Characterization and Differentiation of Candida auris on Dixon's Agar Using Raman Spectroscopy

Abstract

Candida auris, an emerging multidrug-resistant fungal pathogen, poses significant challenges in healthcare settings due to its high misidentification rate and resilience to treatments. Despite advancements in diagnostic tools, a gap remains in rapid, cost-effective identification methods that can differentiate C. auris from other Candida species, particularly on non-standard culture media. We used Raman spectroscopy to characterize C. auris grown on modified Dixon's agar (mDixon) and differentiated it from Candida albicans and Candida parapsilosis. Key Raman spectral markers at 1171 cm^-1 and 1452 cm^-1, linked to mannan and β-glucan composition, differentiated C. auris into two subgroups, A and B. Despite the spectral similarities of groups A and B with C. albicans and C. parapsilosis, respectively, all Candida species were distinguishable through principal component analysis (PCA). Additionally, this study is the first to demonstrate the distinct spectral signature of mDixon agar, achieved through spatially offset Raman spectroscopy (SORS), which enables accurate discrimination between the culture medium and fungal samples. The observed inter-individual variability within C. auris, coupled with the spectral overlap between C. auris subgroups and other Candida species, highlights a major challenge in differentiating closely related fungi due to their similar molecular composition. Enhancements in spectral resolution and further fluorescence minimization from the culture medium are needed to reliably detect the subtle biochemical differences within these species. Despite these challenges, the results underscore the potential of Raman spectroscopy as a real-time, non-destructive, and complementary tool for fungal pathogen identification.

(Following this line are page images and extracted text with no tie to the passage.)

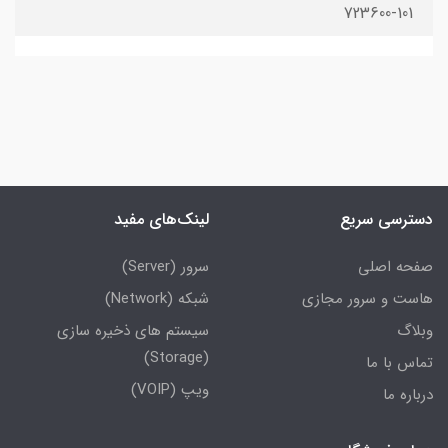
723600-101
دسترسی سریع
لینک‌های مفید
صفحه اصلی
سرور (Server)
هاست و سرور مجازی
شبکه (Network)
وبلاگ
سیستم های ذخیره سازی
(Storage)
تماس با ما
ویپ (VOIP)
درباره ما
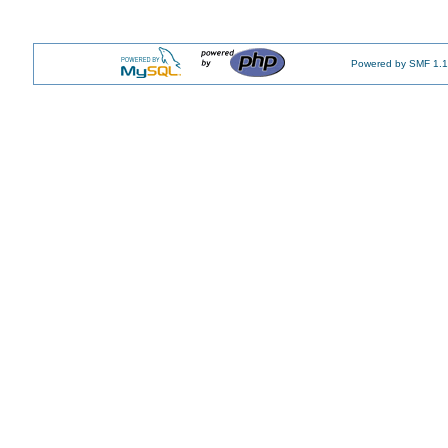
Powered by SMF 1.1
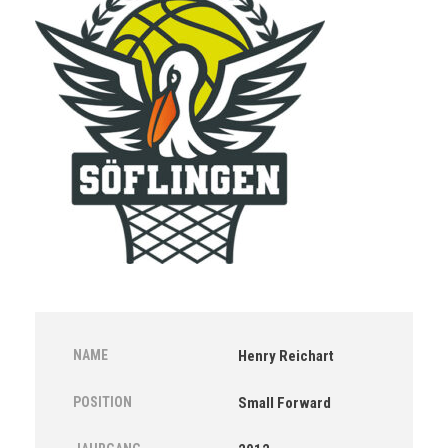
NAME
Henry Reichart
POSITION
Small Forward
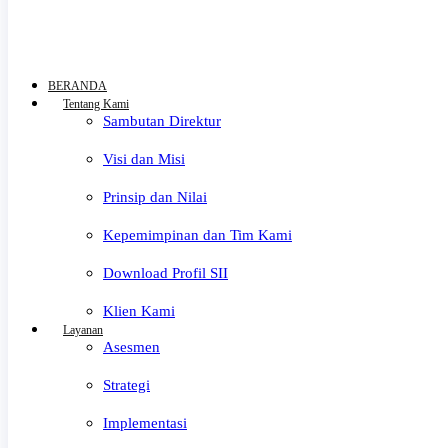
BERANDA
Tentang Kami
Sambutan Direktur
Visi dan Misi
Prinsip dan Nilai
Kepemimpinan dan Tim Kami
Download Profil SII
Klien Kami
Layanan
Asesmen
Strategi
Implementasi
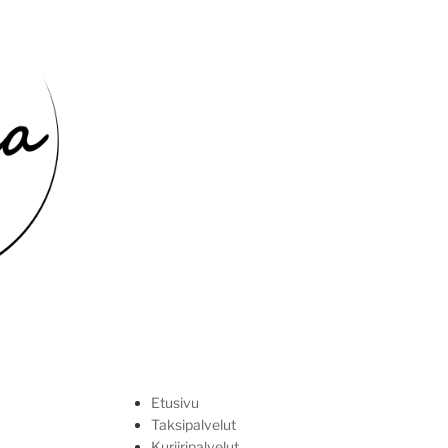
posti
Etusivu
Taksipalvelut
Kuriiripalvelut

Keywords: Raman spectroscopy; SORS; candida; candida auris; modified Dixon’s agar; spatially offset Raman spectroscopy.

Figure 1

Average Raman spectra of the three Candida species and the culture medium (mDixon). The shaded regions in the spectrum highlight the three Raman bands that are key to distinguishing the characteristic differences between the species. Dotted lines mark other vibrational modes associated with the molecular components of the cell walls of the Candida species.

Figure 2

(a): PCA scores plot of the first two principal components (PC1 and PC2). The shaded regions represent the 95% confidence ellipses of the respective classes; (b,c): Additional PCA plots focusing on pairs of closely related clusters: (b) C. auris B vs. C. parapsilosis, and (c) C. albicans vs. C. auris A. In both cases, a linear discriminant analysis (LDA) decision boundary was calculated using the scores from the first two principal components. The decision boundary highlights the separation achieved by LDA between the groups based on their PC scores, further supporting the distinction between the Candida species.

Figure 3

PC1 loadings plot representing 78.72% of the variance in the Raman spectral data. The loadings plot indicates the contribution of each Raman shift to PC1, with positive and negative loadings highlighting the key spectral regions responsible for the separation of the samples in the PCA analysis.

Figure 4

Difference spectra of C. albicans vs. C. auris A and of C. auris B vs. C. parapsilosis.